An ultracytochemical investigation was performed to study the origin of pinocytic vesicles and canalicular structures within endothelial cells (EC) of the injured mammalian blood-brain barrier (BBB). To accomplish this goal, two electron-dense tracers, native ferritin (NF) and horseradish peroxidase (HRP), were used in conjunction with the detection of alkaline phosphatase (AP) activity, a known marker of EC plasmalemma of brain micro-blood vessels. Brain ECs from (1) mice subjected to crude leptomeningeal damage for 1, 2, or 3 days and (2) cats subjected to cold lesion injury for 1, 4, or 24 h were evaluated for tracer transport and AP activity.
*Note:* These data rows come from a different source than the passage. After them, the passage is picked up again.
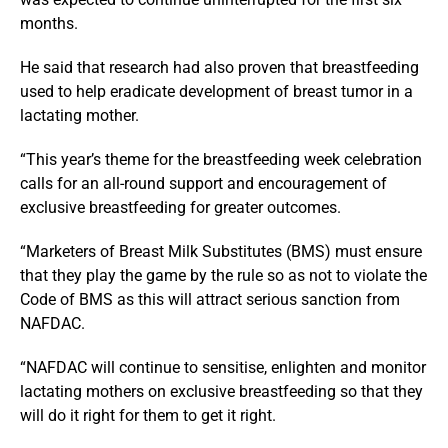
months.
He said that research had also proven that breastfeeding
used to help eradicate development of breast tumor in a
lactating mother.
“This year’s theme for the breastfeeding week celebration
calls for an all-round support and encouragement of
exclusive breastfeeding for greater outcomes.
“Marketers of Breast Milk Substitutes (BMS) must ensure
that they play the game by the rule so as not to violate the
Code of BMS as this will attract serious sanction from
NAFDAC.
“NAFDAC will continue to sensitise, enlighten and monitor
lactating mothers on exclusive breastfeeding so that they
will do it right for them to get it right.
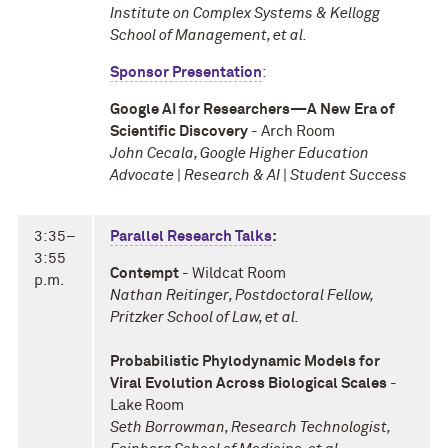
Institute on Complex Systems & Kellogg
School of Management, et al.
Sponsor Presentation
:
Google AI for Researchers—A New Era of
Scientific Discovery
- Arch Room
John Cecala, Google Higher Education
Advocate | Research & AI | Student Success
3:35–
Parallel Research Talks
:
3:55
Contempt
- Wildcat Room
p.m.
Nathan Reitinger, Postdoctoral Fellow,
Pritzker School of Law, et al.
Probabilistic Phylodynamic Models for
Viral Evolution Across Biological Scales
-
Lake Room
Seth Borrowman, Research Technologist,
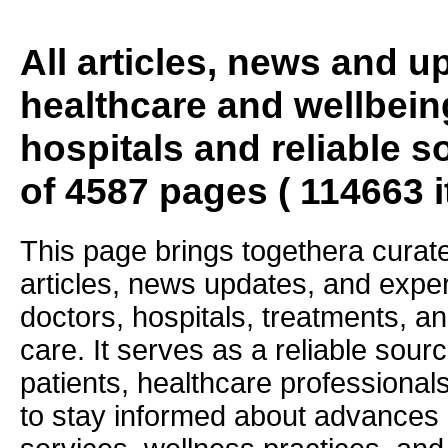
All articles, news and 
healthcare and wellbein
hospitals and reliable s
of 4587 pages ( 114663 
This page brings togethera curate
articles, news updates, and exper
doctors, hospitals, treatments, an
care. It serves as a reliable sourc
patients, healthcare professiona
to stay informed about advances i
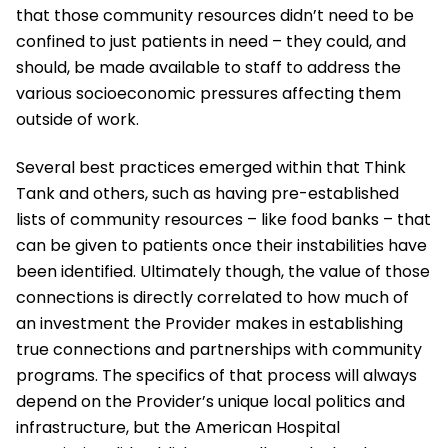
that those community resources didn’t need to be
confined to just patients in need – they could, and
should, be made available to staff to address the
various socioeconomic pressures affecting them
outside of work.
Several best practices emerged within that Think
Tank and others, such as having pre-established
lists of community resources – like food banks – that
can be given to patients once their instabilities have
been identified. Ultimately though, the value of those
connections is directly correlated to how much of
an investment the Provider makes in establishing
true connections and partnerships with community
programs. The specifics of that process will always
depend on the Provider’s unique local politics and
infrastructure, but the American Hospital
Fine structural analysis of leaking segments of micro-blood vessels from damaged cerebral cortex or basal ganglia demonstrated pinocytic vesicles, deep invaginations of the luminal plasmalemma and elongated, tubular profiles, all containing tracer. Because we observed in ECs from both experimental models of brain injury a positive reaction for AP activity in the luminal plasmalemma, in its deep invaginations, in delimiting membranes of pinocytic vesicles, and in tubulo-canalicular structures, we conclude that all types of transport structures derive from the same 100A thick exoplasmic plasmalemmal membranes. Further, besides the pinocytic vesicular transport system (PTS), the canalicular transport system (CTS) appears to serve as an additional important mechanism for macromolecular transport across the damaged mammalian BBB.